Go to the line holding "Beachwalk Mall Kuta Bali juga berbeda de" in the entries below and write out exactly every line down to and including the line holding "mulai dari fashion hingga food.".

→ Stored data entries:
↓↓↓

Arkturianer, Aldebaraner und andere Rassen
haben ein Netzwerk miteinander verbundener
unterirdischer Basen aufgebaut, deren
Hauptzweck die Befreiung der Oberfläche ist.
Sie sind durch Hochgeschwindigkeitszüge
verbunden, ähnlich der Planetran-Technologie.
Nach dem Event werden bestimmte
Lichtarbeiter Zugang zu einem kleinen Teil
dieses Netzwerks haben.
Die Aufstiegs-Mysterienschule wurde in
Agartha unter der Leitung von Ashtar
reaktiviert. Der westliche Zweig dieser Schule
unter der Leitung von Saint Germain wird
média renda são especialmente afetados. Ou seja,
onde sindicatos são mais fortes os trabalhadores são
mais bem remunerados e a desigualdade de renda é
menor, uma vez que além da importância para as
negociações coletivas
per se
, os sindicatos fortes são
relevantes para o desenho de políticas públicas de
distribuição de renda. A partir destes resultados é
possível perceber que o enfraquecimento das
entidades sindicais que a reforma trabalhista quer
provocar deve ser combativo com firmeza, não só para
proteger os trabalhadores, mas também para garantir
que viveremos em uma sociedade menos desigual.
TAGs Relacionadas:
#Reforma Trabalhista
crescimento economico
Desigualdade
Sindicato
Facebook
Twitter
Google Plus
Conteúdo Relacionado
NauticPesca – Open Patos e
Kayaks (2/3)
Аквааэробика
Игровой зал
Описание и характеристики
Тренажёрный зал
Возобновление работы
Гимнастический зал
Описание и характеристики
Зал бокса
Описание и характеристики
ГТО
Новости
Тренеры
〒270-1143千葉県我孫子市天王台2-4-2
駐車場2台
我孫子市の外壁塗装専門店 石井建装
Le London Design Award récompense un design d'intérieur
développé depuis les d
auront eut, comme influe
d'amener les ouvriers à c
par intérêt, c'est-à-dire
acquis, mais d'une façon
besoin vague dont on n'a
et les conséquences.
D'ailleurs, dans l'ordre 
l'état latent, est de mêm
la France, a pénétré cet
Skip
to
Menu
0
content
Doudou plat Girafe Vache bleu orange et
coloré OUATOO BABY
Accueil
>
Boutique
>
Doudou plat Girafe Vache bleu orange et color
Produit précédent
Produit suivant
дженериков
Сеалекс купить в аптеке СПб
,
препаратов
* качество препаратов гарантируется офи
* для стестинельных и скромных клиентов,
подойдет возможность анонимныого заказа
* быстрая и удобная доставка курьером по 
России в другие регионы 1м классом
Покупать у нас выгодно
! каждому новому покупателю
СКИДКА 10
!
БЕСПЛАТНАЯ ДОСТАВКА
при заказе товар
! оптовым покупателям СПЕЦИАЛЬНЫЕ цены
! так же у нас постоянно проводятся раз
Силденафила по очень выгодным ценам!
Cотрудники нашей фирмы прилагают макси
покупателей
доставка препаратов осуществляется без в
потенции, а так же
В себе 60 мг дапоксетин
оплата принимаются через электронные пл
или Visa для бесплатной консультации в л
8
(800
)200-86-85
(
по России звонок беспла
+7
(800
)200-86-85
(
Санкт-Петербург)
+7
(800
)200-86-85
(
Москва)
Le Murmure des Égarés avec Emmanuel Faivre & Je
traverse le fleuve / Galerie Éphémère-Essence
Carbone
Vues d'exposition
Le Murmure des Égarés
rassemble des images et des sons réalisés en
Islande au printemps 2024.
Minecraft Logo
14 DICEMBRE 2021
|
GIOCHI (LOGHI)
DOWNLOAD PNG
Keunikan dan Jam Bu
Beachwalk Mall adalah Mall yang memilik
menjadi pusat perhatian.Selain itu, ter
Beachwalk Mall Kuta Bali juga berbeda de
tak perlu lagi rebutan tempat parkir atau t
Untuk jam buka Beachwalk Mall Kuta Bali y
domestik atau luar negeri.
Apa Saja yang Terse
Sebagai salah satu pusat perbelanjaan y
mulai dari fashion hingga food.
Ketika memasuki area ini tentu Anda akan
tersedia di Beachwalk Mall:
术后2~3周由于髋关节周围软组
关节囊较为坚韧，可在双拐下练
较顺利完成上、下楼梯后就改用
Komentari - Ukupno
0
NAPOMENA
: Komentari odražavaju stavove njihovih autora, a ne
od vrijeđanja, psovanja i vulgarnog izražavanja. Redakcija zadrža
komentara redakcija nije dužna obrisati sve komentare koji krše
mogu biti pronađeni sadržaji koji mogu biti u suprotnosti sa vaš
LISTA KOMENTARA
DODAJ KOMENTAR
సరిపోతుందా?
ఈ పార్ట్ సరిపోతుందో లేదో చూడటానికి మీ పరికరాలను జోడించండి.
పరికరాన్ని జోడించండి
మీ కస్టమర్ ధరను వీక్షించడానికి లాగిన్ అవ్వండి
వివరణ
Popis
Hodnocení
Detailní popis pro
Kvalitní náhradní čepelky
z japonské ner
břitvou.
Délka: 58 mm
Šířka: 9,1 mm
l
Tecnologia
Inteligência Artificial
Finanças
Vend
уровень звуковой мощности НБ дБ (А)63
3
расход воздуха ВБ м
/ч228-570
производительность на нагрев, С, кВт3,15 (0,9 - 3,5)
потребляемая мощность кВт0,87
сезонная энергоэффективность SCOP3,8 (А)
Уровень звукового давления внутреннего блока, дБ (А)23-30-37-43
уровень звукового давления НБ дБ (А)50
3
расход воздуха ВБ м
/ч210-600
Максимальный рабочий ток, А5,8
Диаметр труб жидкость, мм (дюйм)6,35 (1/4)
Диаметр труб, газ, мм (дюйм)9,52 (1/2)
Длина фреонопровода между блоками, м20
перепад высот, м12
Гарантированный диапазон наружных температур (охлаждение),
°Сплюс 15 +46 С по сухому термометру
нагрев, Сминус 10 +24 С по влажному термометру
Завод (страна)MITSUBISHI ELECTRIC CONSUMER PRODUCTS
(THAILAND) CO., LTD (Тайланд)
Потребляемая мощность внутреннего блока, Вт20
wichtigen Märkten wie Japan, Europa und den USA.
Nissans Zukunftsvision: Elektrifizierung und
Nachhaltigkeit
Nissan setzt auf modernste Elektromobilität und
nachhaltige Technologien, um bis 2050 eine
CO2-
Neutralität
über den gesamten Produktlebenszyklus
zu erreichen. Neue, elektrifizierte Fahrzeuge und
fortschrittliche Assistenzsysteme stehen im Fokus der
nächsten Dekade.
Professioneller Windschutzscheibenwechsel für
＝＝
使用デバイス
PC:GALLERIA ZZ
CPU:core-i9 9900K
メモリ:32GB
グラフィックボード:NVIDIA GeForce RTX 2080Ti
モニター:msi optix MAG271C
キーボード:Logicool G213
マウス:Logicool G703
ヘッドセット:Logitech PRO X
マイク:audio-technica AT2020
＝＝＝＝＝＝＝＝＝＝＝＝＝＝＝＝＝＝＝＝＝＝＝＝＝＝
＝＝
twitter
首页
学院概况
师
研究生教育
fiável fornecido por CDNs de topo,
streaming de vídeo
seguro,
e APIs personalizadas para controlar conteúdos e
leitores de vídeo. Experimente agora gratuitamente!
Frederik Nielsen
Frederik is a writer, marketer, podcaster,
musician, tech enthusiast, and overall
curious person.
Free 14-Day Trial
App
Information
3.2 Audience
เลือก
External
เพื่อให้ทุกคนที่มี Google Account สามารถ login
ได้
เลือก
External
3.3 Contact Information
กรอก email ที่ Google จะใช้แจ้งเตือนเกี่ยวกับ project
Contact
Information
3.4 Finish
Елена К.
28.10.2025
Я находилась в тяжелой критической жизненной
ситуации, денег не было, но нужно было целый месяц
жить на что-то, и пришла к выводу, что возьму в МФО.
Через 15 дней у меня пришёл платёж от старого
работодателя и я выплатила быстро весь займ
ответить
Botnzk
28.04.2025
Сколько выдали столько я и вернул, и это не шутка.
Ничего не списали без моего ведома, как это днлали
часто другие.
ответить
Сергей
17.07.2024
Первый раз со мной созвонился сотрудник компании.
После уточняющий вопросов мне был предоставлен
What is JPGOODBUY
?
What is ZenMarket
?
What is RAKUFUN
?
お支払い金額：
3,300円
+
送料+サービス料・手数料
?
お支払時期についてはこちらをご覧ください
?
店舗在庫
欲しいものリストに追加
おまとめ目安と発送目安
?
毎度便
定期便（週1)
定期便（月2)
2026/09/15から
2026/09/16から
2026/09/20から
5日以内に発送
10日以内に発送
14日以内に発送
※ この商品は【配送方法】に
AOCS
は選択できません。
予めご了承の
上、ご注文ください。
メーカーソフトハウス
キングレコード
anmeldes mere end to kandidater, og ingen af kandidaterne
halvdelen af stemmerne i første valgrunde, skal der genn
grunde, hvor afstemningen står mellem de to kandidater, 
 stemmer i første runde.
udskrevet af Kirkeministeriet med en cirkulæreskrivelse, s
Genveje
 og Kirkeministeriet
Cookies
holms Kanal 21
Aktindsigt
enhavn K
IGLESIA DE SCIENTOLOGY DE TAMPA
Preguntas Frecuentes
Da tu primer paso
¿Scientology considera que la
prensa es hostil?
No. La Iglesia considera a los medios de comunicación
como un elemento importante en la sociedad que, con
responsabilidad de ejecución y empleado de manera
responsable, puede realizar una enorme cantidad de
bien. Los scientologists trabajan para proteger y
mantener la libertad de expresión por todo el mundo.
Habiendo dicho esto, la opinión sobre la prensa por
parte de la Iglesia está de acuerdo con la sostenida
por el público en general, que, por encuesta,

↑↑↑

→ Response:
Beachwalk Mall Kuta Bali juga berbeda de
tak perlu lagi rebutan tempat parkir atau t
Untuk jam buka Beachwalk Mall Kuta Bali y
domestik atau luar negeri.
Apa Saja yang Terse
Sebagai salah satu pusat perbelanjaan y
mulai dari fashion hingga food.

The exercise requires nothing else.